Sinistra ed economia
Patrimoniale, mai dire no: la risposta della Schlein che allarma gli italiani
Sulla patrimoniale Elly Schlein gira intorno alla domanda, ma il “no” non arriva. Ed è proprio quel silenzio a dire più di molte parole
Patrimoniale: la parola tragica che incombe sulla testa degli italiani quando si muovono gli apprendisti stregoni della sinistra, torna a echeggiare dalle parti del Nazareno. La prova del 9 arriva nel corso dell’intervista rilasciata da Elly Schlein a Milano Finanza. La segretaria dem viene sollecitata su questioni economiche, per scoprire le carte del centrosinistra su temi cruciali. Ma il risultato è esattamente l’opposto.
Nell’intervista al quotidiano economico, alla domanda se la patrimoniale entrerà nel programma della coalizione, la segretaria del Pd risponde più fumosa e vaga che mai: «A settembre discuteremo di tutto il programma con gli alleati, anche della questione fiscale. Ma non partiamo da zero, insieme abbiamo già proposto il salario minimo e il congedo paritario, abbiamo già proposte comuni su istruzione e politiche industriali, trasporto e sicurezza».
L’intervista di Schlein a Milano Finanza allarma i risparmiatori
Una risposta che Deborah Bergamini, vice segretaria nazionale di Forza Italia, traduce senza troppi giri di parole: «A domanda precisa se la sinistra inserirà o meno la patrimoniale nel programma, Elly Schlein tergiversa. La cosa più rilevante è che non esclude esplicitamente l’ipotesi».

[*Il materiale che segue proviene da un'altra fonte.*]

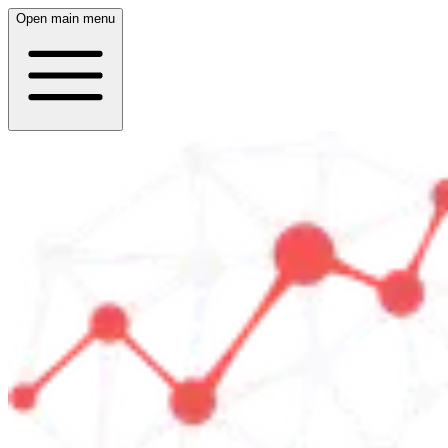
Open main menu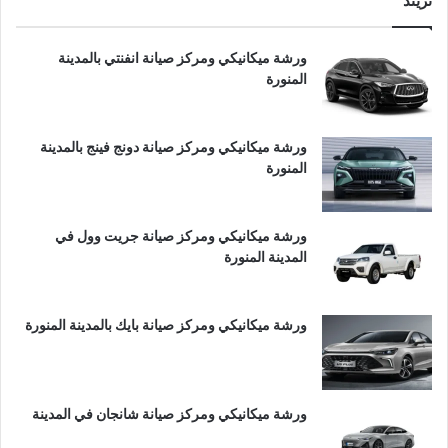
تريند
ورشة ميكانيكي ومركز صيانة انفنتي بالمدينة
المنورة
ورشة ميكانيكي ومركز صيانة دونج فينج بالمدينة
المنورة
ورشة ميكانيكي ومركز صيانة جريت وول في
المدينة المنورة
ورشة ميكانيكي ومركز صيانة بايك بالمدينة المنورة
ورشة ميكانيكي ومركز صيانة شانجان في المدينة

Per Bergamini non si tratta di un’ambiguità secondaria. «Cosa che non sorprende, purtroppo, considerando l’identità dello stesso Pd e di alcuni alleati». E il bersaglio della critica azzurra è soprattutto la filosofia economica che potrebbe nascondersi dietro l’ipotesi di una nuova tassa sui patrimoni.
«Tutto questo è molto preoccupante, per chi investe e per chi, legittimamente, ha lavorato una vita riuscendo a costruire un patrimonio, magari da lasciare ai propri figli», avverte l’esponente azzurra.
Patrimoniale: la parola tragica che piace agli apprendisti stregoni della sinistra
Il tema è tanto più significativo perché, nella stessa intervista, Schlein indica proprio il risparmio privato come una delle leve da utilizzare per rilanciare l’economia: parla di una «grande mobilitazione del risparmio nazionale» e ricorda i circa 1.700 miliardi delle famiglie fermi sui conti correnti, una parte dei quali dovrebbe essere canalizzata verso innovazione e imprese.
Ed è qui che Forza Italia affonda il colpo: chiedere ai risparmiatori di sostenere la crescita mentre si lascia socchiusa la porta a una patrimoniale non è esattamente il modo migliore per rassicurare chi quei risparmi li ha accumulati lavorando.
Bergamini chiude quindi con un giudizio politico netto: l’ambiguità di Schlein «tratteggia, ancora una volta, il rischio rappresentato da questa sinistra: un’offensiva contraria alle libertà economiche e al diritto di proprietà».
Il punto, insomma, è semplice. Alla segretaria del Pd è stato chiesto se la patrimoniale farà parte del programma. Poteva rispondere no. E non lo ha fatto. Ai lettori – e agli elettori – l’inevitabile deduzione.